### Data for review

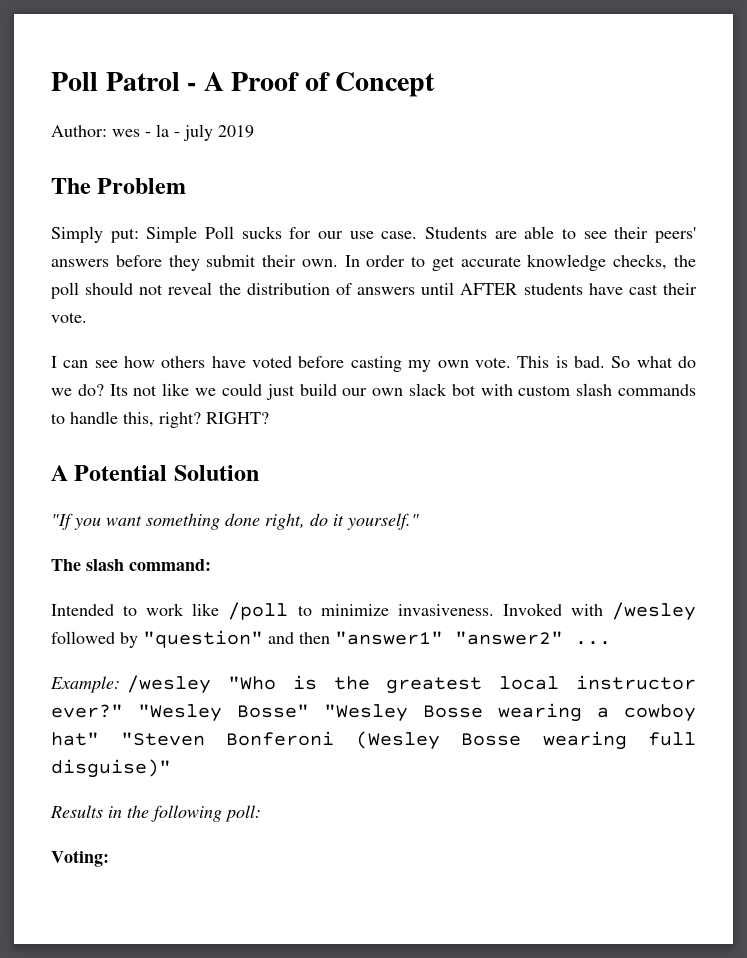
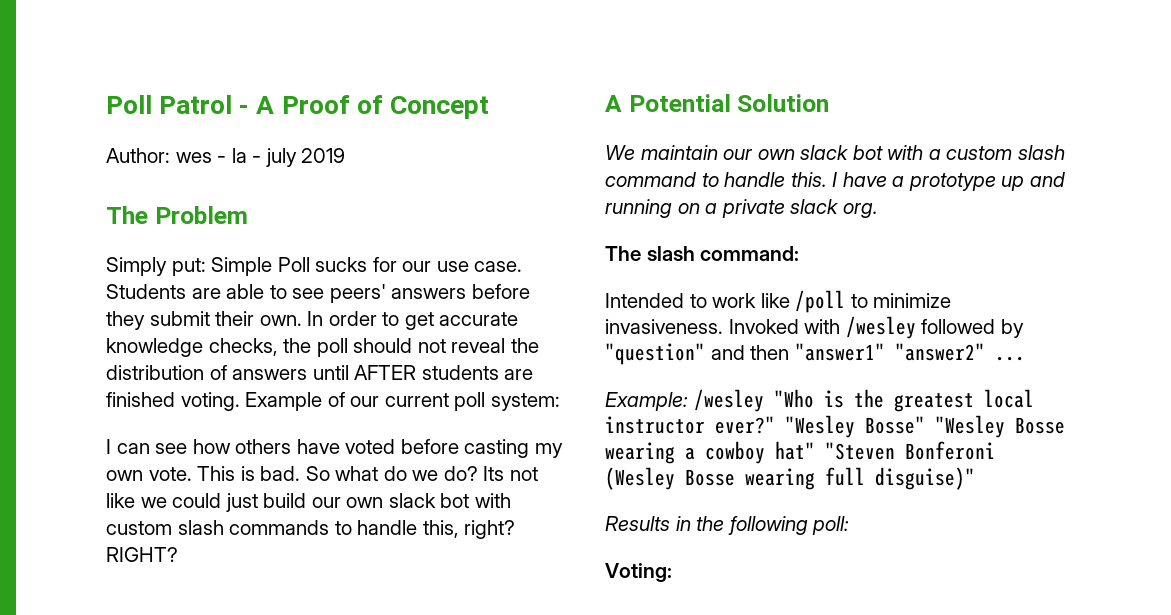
[614,227,649,239] their -> (325, 293) none
[588,283,697,295] [51,312,87,323] have cast their vote. -> [504,369,534,380] [106,392,560,411] are finished voting. Example of our current poll system:
[51,513,419,530] "If you want something done right, do it yourself." -> [605,145,1065,160] [605,172,1065,191] [605,199,878,218] We maintain our own slack bot with a custom slash command to handle this. I have a prototype up and running on a private slack org.

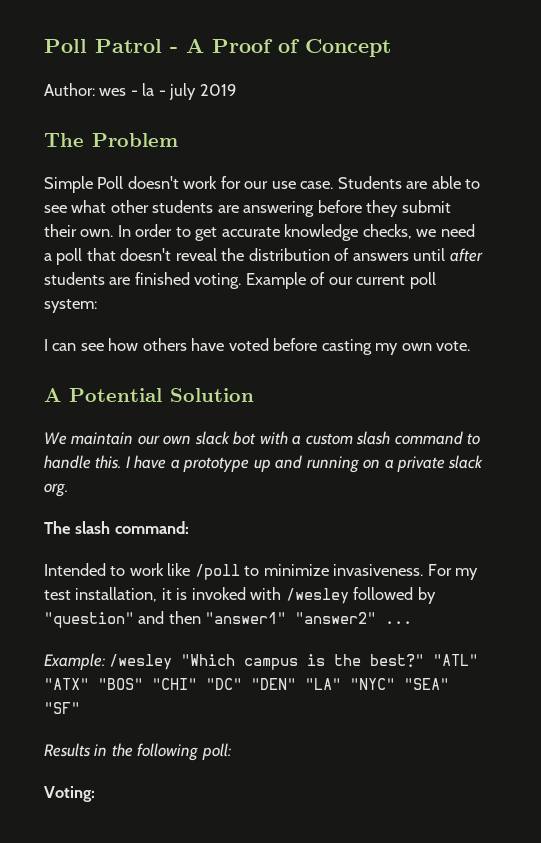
[106,257,368,276] Simply put: Simple Poll sucks -> [44,176,218,193] Simple Poll doesn't work
[329,284,467,303] peers' answers -> [71,200,315,217] what other students are answering
[283,338,446,357] the poll should not -> [416,224,475,237] [44,248,172,265] we need a poll that doesn't
[354,365,417,380] AFTER -> [449,248,483,262] after
[197,466,538,481] [106,493,511,512] [106,520,516,539] [106,547,178,562] This is bad. So what do we do? Its not like we could just build our own slack bot with custom slash commands to handle this, right? RIGHT? -> (471, 346) none
[728,319,799,334] Invoked -> [427,564,479,580] [44,587,246,602] For my test installation, it is invoked
[773,389,1034,412] [605,415,1065,438] [605,441,995,464] [605,467,975,490] "Who is the greatest local instructor ever?" "Wesley Bosse" "Wesley Bosse wearing a cowboy hat" "Steven Bonferoni (Wesley Bosse wearing full disguise)" -> [181,654,479,670] [44,678,449,690] [44,702,80,714] "Which campus is the best?" "ATL" "ATX" "BOS" "CHI" "DC" "DEN" "LA" "NYC" "SEA" "SF"

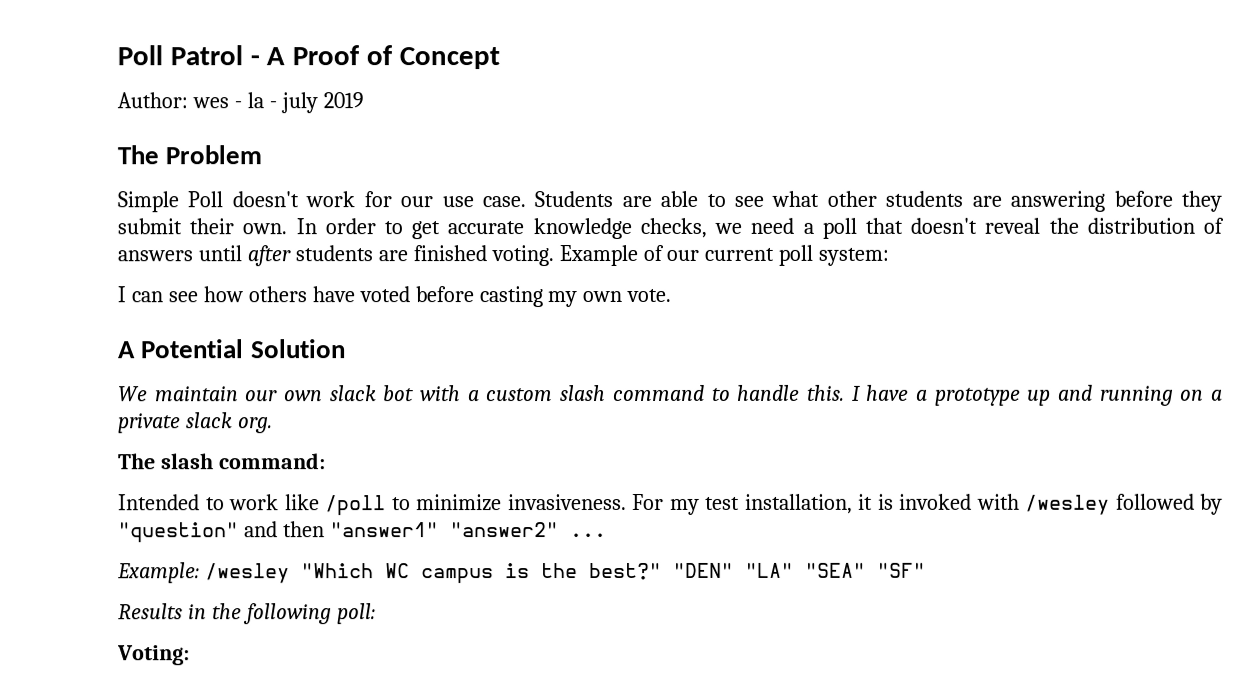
(236, 660) none -> [384,563,410,579] WC
[433,654,479,666] [44,678,242,690] "ATL" "ATX" "BOS" "CHI" "DC" -> (662, 571) none
[350,678,395,690] "NYC" -> (794, 570) none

### Directions for this task
A word-for-word copy of the lines from the start of the listing through the line containing "(662, 571) none" is the answer. Pictures stay out of it.

### The completed task
[614,227,649,239] their -> (325, 293) none
[588,283,697,295] [51,312,87,323] have cast their vote. -> [504,369,534,380] [106,392,560,411] are finished voting. Example of our current poll system:
[51,513,419,530] "If you want something done right, do it yourself." -> [605,145,1065,160] [605,172,1065,191] [605,199,878,218] We maintain our own slack bot with a custom slash command to handle this. I have a prototype up and running on a private slack org.

[106,257,368,276] Simply put: Simple Poll sucks -> [44,176,218,193] Simple Poll doesn't work
[329,284,467,303] peers' answers -> [71,200,315,217] what other students are answering
[283,338,446,357] the poll should not -> [416,224,475,237] [44,248,172,265] we need a poll that doesn't
[354,365,417,380] AFTER -> [449,248,483,262] after
[197,466,538,481] [106,493,511,512] [106,520,516,539] [106,547,178,562] This is bad. So what do we do? Its not like we could just build our own slack bot with custom slash commands to handle this, right? RIGHT? -> (471, 346) none
[728,319,799,334] Invoked -> [427,564,479,580] [44,587,246,602] For my test installation, it is invoked
[773,389,1034,412] [605,415,1065,438] [605,441,995,464] [605,467,975,490] "Who is the greatest local instructor ever?" "Wesley Bosse" "Wesley Bosse wearing a cowboy hat" "Steven Bonferoni (Wesley Bosse wearing full disguise)" -> [181,654,479,670] [44,678,449,690] [44,702,80,714] "Which campus is the best?" "ATL" "ATX" "BOS" "CHI" "DC" "DEN" "LA" "NYC" "SEA" "SF"

(236, 660) none -> [384,563,410,579] WC
[433,654,479,666] [44,678,242,690] "ATL" "ATX" "BOS" "CHI" "DC" -> (662, 571) none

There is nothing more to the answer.